Mexico is especially vulnerable to climate extremes, with 52% of its territory situated in arid or semi-arid zones. Over the last two decades, environmental disasters and ecological decay have internally displaced approximately 2.7 million people—a figure projected to reach up to 8 million by 2050. Rising seas swallow coastal towns while severe droughts drain the country’s water supply. Along the Gulf of Mexico, sea levels are rising three times faster than the global average, reclaiming entire communities like El Bosque in Tabasco, the first community in Mexico to be officially recognized as displaced by climate change. At the same time, in the industrial north and the central State of Mexico, renewable water availability has plummeted by 81% since 1950. In cities like Monterrey, the fluctuation between record-breaking heatwaves and catastrophic flooding has moved water from a public utility to a scarce commodity, often protected by police to prevent social unrest.

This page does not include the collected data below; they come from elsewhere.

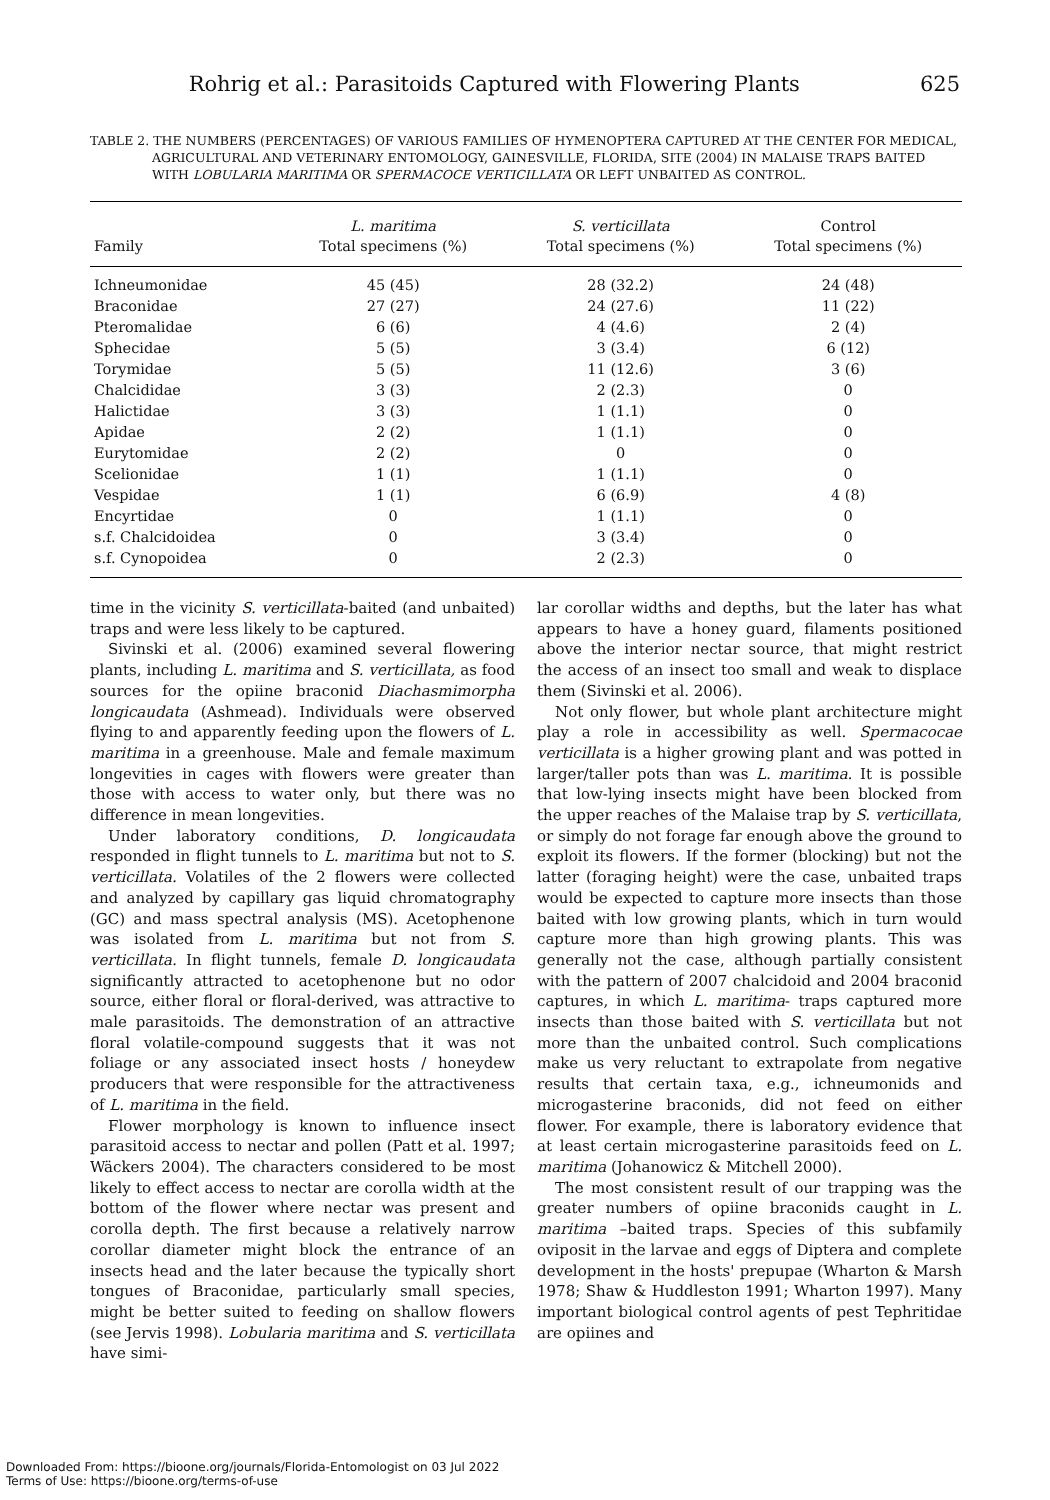Rohrig et al.: Parasitoids Captured with Flowering Plants 625
TABLE 2. THE NUMBERS (PERCENTAGES) OF VARIOUS FAMILIES OF HYMENOPTERA CAPTURED AT THE CENTER FOR MEDICAL, AGRICULTURAL AND VETERINARY ENTOMOLOGY, GAINESVILLE, FLORIDA, SITE (2004) IN MALAISE TRAPS BAITED WITH LOBULARIA MARITIMA OR SPERMACOCE VERTICILLATA OR LEFT UNBAITED AS CONTROL.
| Family | L. maritima Total specimens (%) | S. verticillata Total specimens (%) | Control Total specimens (%) |
| --- | --- | --- | --- |
| Ichneumonidae | 45 (45) | 28 (32.2) | 24 (48) |
| Braconidae | 27 (27) | 24 (27.6) | 11 (22) |
| Pteromalidae | 6 (6) | 4 (4.6) | 2 (4) |
| Sphecidae | 5 (5) | 3 (3.4) | 6 (12) |
| Torymidae | 5 (5) | 11 (12.6) | 3 (6) |
| Chalcididae | 3 (3) | 2 (2.3) | 0 |
| Halictidae | 3 (3) | 1 (1.1) | 0 |
| Apidae | 2 (2) | 1 (1.1) | 0 |
| Eurytomidae | 2 (2) | 0 | 0 |
| Scelionidae | 1 (1) | 1 (1.1) | 0 |
| Vespidae | 1 (1) | 6 (6.9) | 4 (8) |
| Encyrtidae | 0 | 1 (1.1) | 0 |
| s.f. Chalcidoidea | 0 | 3 (3.4) | 0 |
| s.f. Cynopoidea | 0 | 2 (2.3) | 0 |
time in the vicinity S. verticillata-baited (and unbaited) traps and were less likely to be captured.
Sivinski et al. (2006) examined several flowering plants, including L. maritima and S. verticillata, as food sources for the opiine braconid Diachasmimorpha longicaudata (Ashmead). Individuals were observed flying to and apparently feeding upon the flowers of L. maritima in a greenhouse. Male and female maximum longevities in cages with flowers were greater than those with access to water only, but there was no difference in mean longevities.
Under laboratory conditions, D. longicaudata responded in flight tunnels to L. maritima but not to S. verticillata. Volatiles of the 2 flowers were collected and analyzed by capillary gas liquid chromatography (GC) and mass spectral analysis (MS). Acetophenone was isolated from L. maritima but not from S. verticillata. In flight tunnels, female D. longicaudata significantly attracted to acetophenone but no odor source, either floral or floral-derived, was attractive to male parasitoids. The demonstration of an attractive floral volatile-compound suggests that it was not foliage or any associated insect hosts / honeydew producers that were responsible for the attractiveness of L. maritima in the field.
Flower morphology is known to influence insect parasitoid access to nectar and pollen (Patt et al. 1997; Wäckers 2004). The characters considered to be most likely to effect access to nectar are corolla width at the bottom of the flower where nectar was present and corolla depth. The first because a relatively narrow corollar diameter might block the entrance of an insects head and the later because the typically short tongues of Braconidae, particularly small species, might be better suited to feeding on shallow flowers (see Jervis 1998). Lobularia maritima and S. verticillata have simi-
lar corollar widths and depths, but the later has what appears to have a honey guard, filaments positioned above the interior nectar source, that might restrict the access of an insect too small and weak to displace them (Sivinski et al. 2006).
Not only flower, but whole plant architecture might play a role in accessibility as well. Spermacocae verticillata is a higher growing plant and was potted in larger/taller pots than was L. maritima. It is possible that low-lying insects might have been blocked from the upper reaches of the Malaise trap by S. verticillata, or simply do not forage far enough above the ground to exploit its flowers. If the former (blocking) but not the latter (foraging height) were the case, unbaited traps would be expected to capture more insects than those baited with low growing plants, which in turn would capture more than high growing plants. This was generally not the case, although partially consistent with the pattern of 2007 chalcidoid and 2004 braconid captures, in which L. maritima- traps captured more insects than those baited with S. verticillata but not more than the unbaited control. Such complications make us very reluctant to extrapolate from negative results that certain taxa, e.g., ichneumonids and microgasterine braconids, did not feed on either flower. For example, there is laboratory evidence that at least certain microgasterine parasitoids feed on L. maritima (Johanowicz & Mitchell 2000).
The most consistent result of our trapping was the greater numbers of opiine braconids caught in L. maritima –baited traps. Species of this subfamily oviposit in the larvae and eggs of Diptera and complete development in the hosts' prepupae (Wharton & Marsh 1978; Shaw & Huddleston 1991; Wharton 1997). Many important biological control agents of pest Tephritidae are opiines and
Downloaded From: https://bioone.org/journals/Florida-Entomologist on 03 Jul 2022
Terms of Use: https://bioone.org/terms-of-use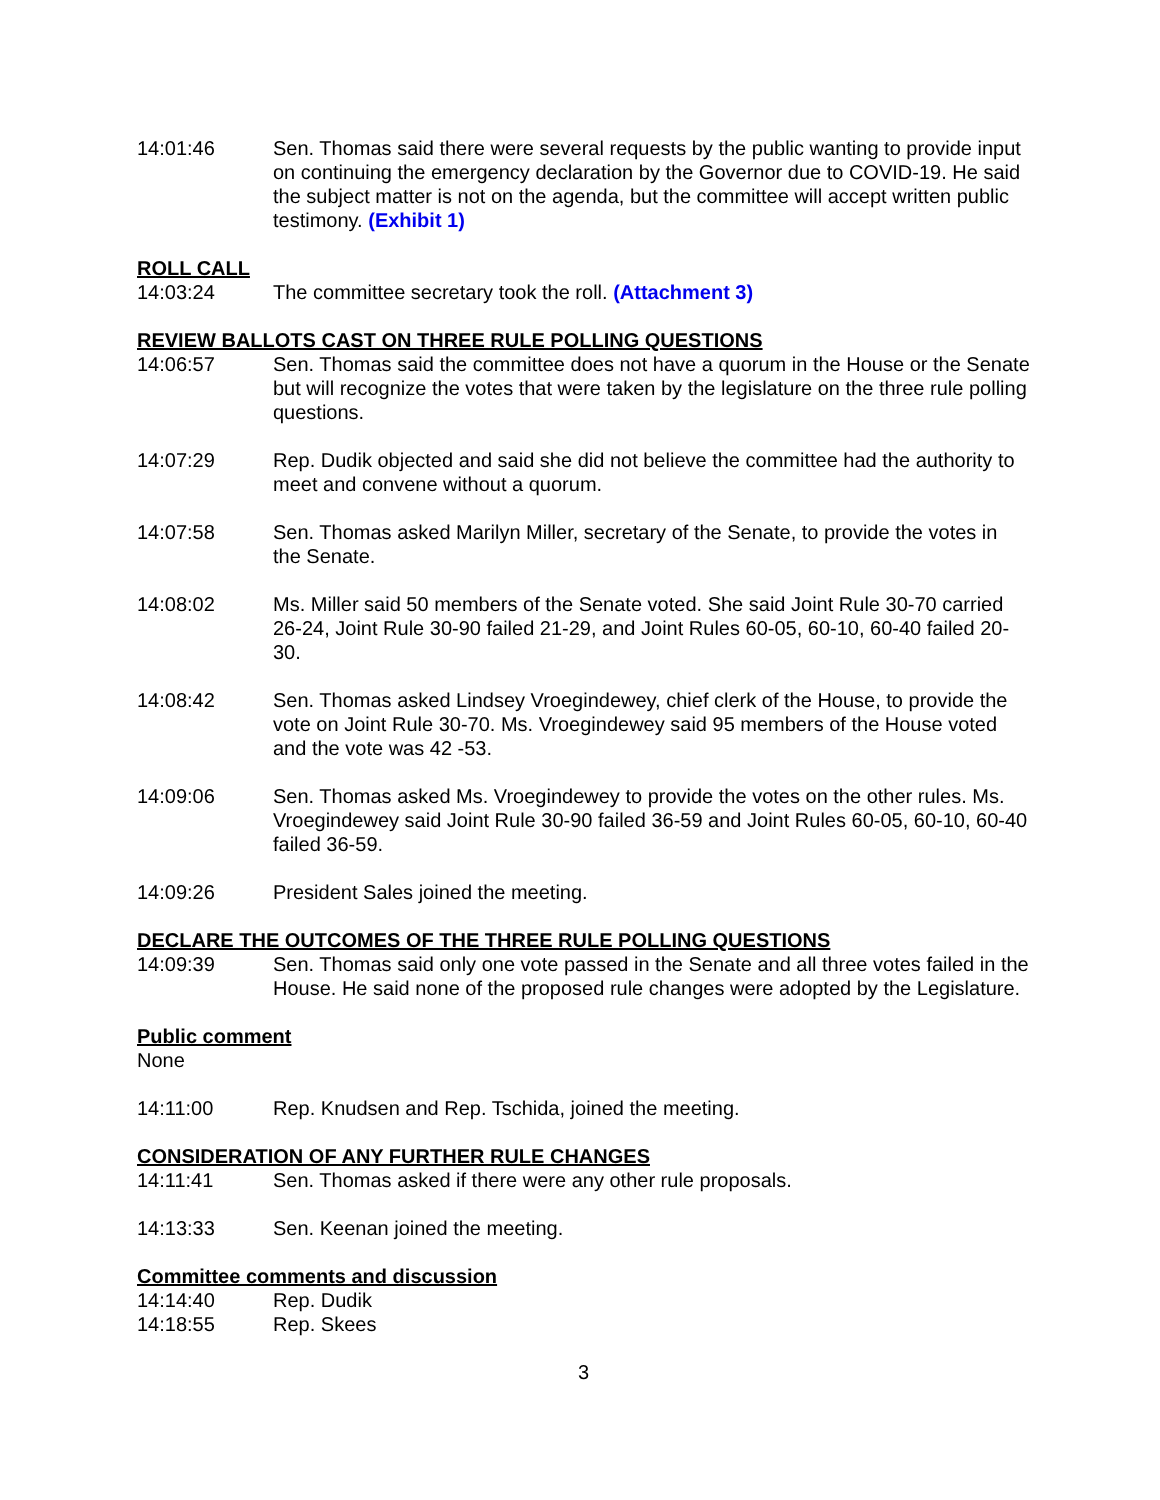14:01:46 Sen. Thomas said there were several requests by the public wanting to provide input on continuing the emergency declaration by the Governor due to COVID-19. He said the subject matter is not on the agenda, but the committee will accept written public testimony. (Exhibit 1)
ROLL CALL
14:03:24 The committee secretary took the roll. (Attachment 3)
REVIEW BALLOTS CAST ON THREE RULE POLLING QUESTIONS
14:06:57 Sen. Thomas said the committee does not have a quorum in the House or the Senate but will recognize the votes that were taken by the legislature on the three rule polling questions.
14:07:29 Rep. Dudik objected and said she did not believe the committee had the authority to meet and convene without a quorum.
14:07:58 Sen. Thomas asked Marilyn Miller, secretary of the Senate, to provide the votes in the Senate.
14:08:02 Ms. Miller said 50 members of the Senate voted. She said Joint Rule 30-70 carried 26-24, Joint Rule 30-90 failed 21-29, and Joint Rules 60-05, 60-10, 60-40 failed 20-30.
14:08:42 Sen. Thomas asked Lindsey Vroegindewey, chief clerk of the House, to provide the vote on Joint Rule 30-70. Ms. Vroegindewey said 95 members of the House voted and the vote was 42 -53.
14:09:06 Sen. Thomas asked Ms. Vroegindewey to provide the votes on the other rules. Ms. Vroegindewey said Joint Rule 30-90 failed 36-59 and Joint Rules 60-05, 60-10, 60-40 failed 36-59.
14:09:26 President Sales joined the meeting.
DECLARE THE OUTCOMES OF THE THREE RULE POLLING QUESTIONS
14:09:39 Sen. Thomas said only one vote passed in the Senate and all three votes failed in the House. He said none of the proposed rule changes were adopted by the Legislature.
Public comment
None
14:11:00 Rep. Knudsen and Rep. Tschida, joined the meeting.
CONSIDERATION OF ANY FURTHER RULE CHANGES
14:11:41 Sen. Thomas asked if there were any other rule proposals.
14:13:33 Sen. Keenan joined the meeting.
Committee comments and discussion
14:14:40 Rep. Dudik
14:18:55 Rep. Skees
3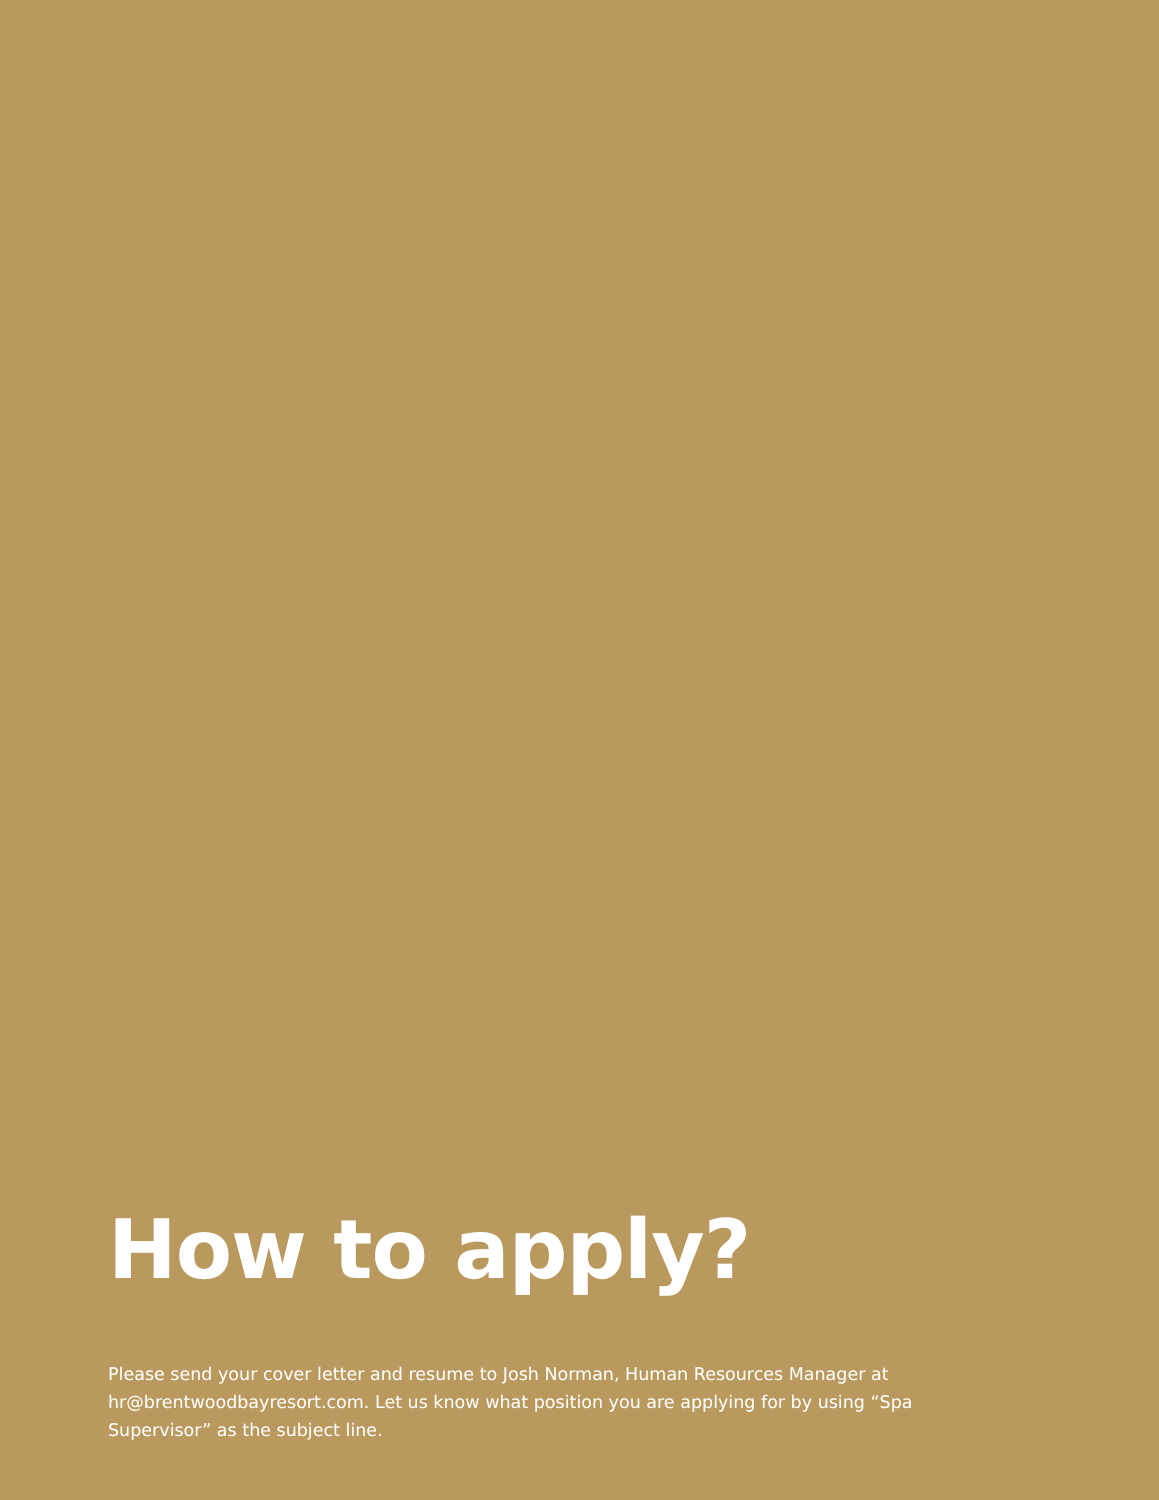How to apply?
Please send your cover letter and resume to Josh Norman, Human Resources Manager at hr@brentwoodbayresort.com. Let us know what position you are applying for by using “Spa Supervisor” as the subject line.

The photographer explores how these environmental shifts intersect with political choices and infrastructure failure. From the flooding in Chalco to droughts in Sonora, this Long-Term Project taken over four years captures a complex process by which customs, social dynamics, and collective memory in communities across Mexico are being transformed by increasingly severe environmental crises. Together, these images form a visual testimony of a country in transition, where climate change is not a future threat, but a force actively reshaping the present.